唇がやけに赤くって、ありゃ襟足にアカがたまっていそうだねぇ」と言うのです。

「ぼく、ちょっと本を読んでいたものですから、つい… 」。「ホー。立派だねぇ、感心するねぇ。そんなに本を読んで勉強するのかね。家じゃ本を読めないんだな。電車の中でも観察している暇はないんだねぇ。それじゃー演出家は無理だと思わないかねぇ」といった調子です。私が書生生活から大映の社員になったその日、来客があって、例によって応接室へ茶菓を運んだ。すると来客と話をしていた先生が、急に怖い顔をして立ち上がって、大声で奥様を呼んだ。「宮嶋君は今日から会社の人ですよ。(私に)貴方、お茶なんど運ぶことはありません!監督の勉強があるのです」。

 二日酔いで倒れたとき、自分の部屋に床をとって、新聞紙を引いた洗面器を自分で運んでくれた先生。愛情をもって人に接し、鞭撻するところに、皮肉も苛虐もあり得ないのでしょう。
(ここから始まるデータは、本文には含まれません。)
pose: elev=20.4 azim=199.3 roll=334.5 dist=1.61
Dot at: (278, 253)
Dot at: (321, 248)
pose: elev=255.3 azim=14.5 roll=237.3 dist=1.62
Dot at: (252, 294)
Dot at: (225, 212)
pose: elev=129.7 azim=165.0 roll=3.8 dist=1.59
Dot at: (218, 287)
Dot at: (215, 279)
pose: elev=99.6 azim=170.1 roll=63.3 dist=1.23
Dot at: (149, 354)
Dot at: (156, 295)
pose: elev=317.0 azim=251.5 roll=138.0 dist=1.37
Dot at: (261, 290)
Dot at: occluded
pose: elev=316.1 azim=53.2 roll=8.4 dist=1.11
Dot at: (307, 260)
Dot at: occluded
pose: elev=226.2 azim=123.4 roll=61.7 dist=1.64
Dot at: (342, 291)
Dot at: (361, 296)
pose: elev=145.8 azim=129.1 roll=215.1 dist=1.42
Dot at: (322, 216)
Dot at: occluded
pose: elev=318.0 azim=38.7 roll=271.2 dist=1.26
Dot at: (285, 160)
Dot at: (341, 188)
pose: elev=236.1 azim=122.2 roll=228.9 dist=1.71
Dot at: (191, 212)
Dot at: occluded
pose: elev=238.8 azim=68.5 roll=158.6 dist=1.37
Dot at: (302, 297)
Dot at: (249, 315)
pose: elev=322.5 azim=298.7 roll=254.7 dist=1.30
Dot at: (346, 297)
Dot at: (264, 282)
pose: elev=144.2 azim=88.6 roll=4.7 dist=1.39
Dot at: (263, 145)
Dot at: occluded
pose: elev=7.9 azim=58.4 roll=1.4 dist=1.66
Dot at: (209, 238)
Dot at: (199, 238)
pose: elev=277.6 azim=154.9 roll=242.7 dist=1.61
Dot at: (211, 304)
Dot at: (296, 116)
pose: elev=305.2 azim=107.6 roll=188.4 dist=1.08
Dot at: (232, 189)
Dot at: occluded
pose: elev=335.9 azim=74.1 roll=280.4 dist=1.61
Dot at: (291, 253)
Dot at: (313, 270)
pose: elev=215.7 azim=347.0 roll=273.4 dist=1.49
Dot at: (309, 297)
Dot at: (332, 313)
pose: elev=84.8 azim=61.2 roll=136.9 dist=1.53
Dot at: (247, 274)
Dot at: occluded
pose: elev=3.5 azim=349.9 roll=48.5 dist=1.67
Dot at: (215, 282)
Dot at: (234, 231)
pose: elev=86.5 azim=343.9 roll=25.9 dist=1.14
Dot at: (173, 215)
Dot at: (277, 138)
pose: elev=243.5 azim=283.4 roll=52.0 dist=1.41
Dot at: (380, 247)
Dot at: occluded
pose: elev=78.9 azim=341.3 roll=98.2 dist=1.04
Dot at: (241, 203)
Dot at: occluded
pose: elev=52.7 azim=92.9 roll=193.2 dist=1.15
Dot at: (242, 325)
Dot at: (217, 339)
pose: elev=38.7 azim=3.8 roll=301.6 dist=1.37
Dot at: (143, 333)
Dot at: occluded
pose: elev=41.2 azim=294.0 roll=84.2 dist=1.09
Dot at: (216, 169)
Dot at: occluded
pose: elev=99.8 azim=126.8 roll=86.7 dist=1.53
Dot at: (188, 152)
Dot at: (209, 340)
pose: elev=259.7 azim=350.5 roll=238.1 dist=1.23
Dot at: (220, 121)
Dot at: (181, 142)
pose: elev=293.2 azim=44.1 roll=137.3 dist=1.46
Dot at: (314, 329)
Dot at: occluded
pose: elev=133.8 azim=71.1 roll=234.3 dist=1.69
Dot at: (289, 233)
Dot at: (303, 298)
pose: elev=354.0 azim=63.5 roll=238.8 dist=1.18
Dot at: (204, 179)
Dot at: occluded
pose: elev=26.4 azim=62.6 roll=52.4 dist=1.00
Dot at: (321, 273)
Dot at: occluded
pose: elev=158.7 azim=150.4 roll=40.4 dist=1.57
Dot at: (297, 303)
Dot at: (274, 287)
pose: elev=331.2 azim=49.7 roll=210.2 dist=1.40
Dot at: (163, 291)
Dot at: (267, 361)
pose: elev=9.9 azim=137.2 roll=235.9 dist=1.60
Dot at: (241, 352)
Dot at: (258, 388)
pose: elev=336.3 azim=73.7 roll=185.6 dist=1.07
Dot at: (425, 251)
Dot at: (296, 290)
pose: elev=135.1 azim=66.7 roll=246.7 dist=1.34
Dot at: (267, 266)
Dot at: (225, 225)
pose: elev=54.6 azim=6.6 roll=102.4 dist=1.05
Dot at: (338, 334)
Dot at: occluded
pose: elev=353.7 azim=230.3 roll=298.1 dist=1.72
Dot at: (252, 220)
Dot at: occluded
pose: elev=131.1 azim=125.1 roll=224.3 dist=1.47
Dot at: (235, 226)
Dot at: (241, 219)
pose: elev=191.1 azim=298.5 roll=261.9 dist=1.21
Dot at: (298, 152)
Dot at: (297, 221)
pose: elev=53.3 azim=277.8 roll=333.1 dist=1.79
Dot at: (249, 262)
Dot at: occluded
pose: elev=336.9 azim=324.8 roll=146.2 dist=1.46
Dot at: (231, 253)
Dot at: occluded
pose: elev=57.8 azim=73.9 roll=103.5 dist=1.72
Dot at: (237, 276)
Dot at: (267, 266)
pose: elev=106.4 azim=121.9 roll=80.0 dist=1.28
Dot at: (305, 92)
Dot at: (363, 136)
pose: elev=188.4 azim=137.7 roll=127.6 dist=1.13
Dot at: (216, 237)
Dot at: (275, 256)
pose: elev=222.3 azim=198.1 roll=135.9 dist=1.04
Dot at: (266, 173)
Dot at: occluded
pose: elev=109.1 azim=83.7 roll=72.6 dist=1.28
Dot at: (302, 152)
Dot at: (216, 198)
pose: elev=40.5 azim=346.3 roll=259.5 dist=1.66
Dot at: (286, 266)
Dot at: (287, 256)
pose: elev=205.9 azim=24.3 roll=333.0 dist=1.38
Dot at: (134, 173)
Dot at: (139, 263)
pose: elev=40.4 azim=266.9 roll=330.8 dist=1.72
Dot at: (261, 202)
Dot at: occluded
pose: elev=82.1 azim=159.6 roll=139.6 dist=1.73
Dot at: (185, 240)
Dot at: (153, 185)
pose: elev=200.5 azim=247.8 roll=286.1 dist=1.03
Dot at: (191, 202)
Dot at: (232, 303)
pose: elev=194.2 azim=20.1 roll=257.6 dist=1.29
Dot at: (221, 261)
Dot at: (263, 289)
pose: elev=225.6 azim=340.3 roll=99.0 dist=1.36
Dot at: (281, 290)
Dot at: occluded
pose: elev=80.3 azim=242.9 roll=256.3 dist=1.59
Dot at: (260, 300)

そこに、信頼が生まれ育っていくと思えるのです。それは、死を賭けてまで尽くす、人間の尊厳へ迫る端緒といえるでしょう。五十年の人生の中で、私は幸いにして二度目の海軍を味わったと思っています。私はあの屈辱的なバッターの中にも、強烈な愛情を感じ得たればこそ、海軍の集いがあり得るのだと思っています。かわいそうに、今の若者達は目指す大きな目的と愛の中の暮しを忘れています。

溝口監督亡き私にとって、今一度飛翔するための手掛かりは、大きな愛のある人物との出会いだと思っています。三度目の航空隊への入隊こそ、私の中に生き続ける

予科練魂の最後の絶叫として、世を去りたいと願っているのです。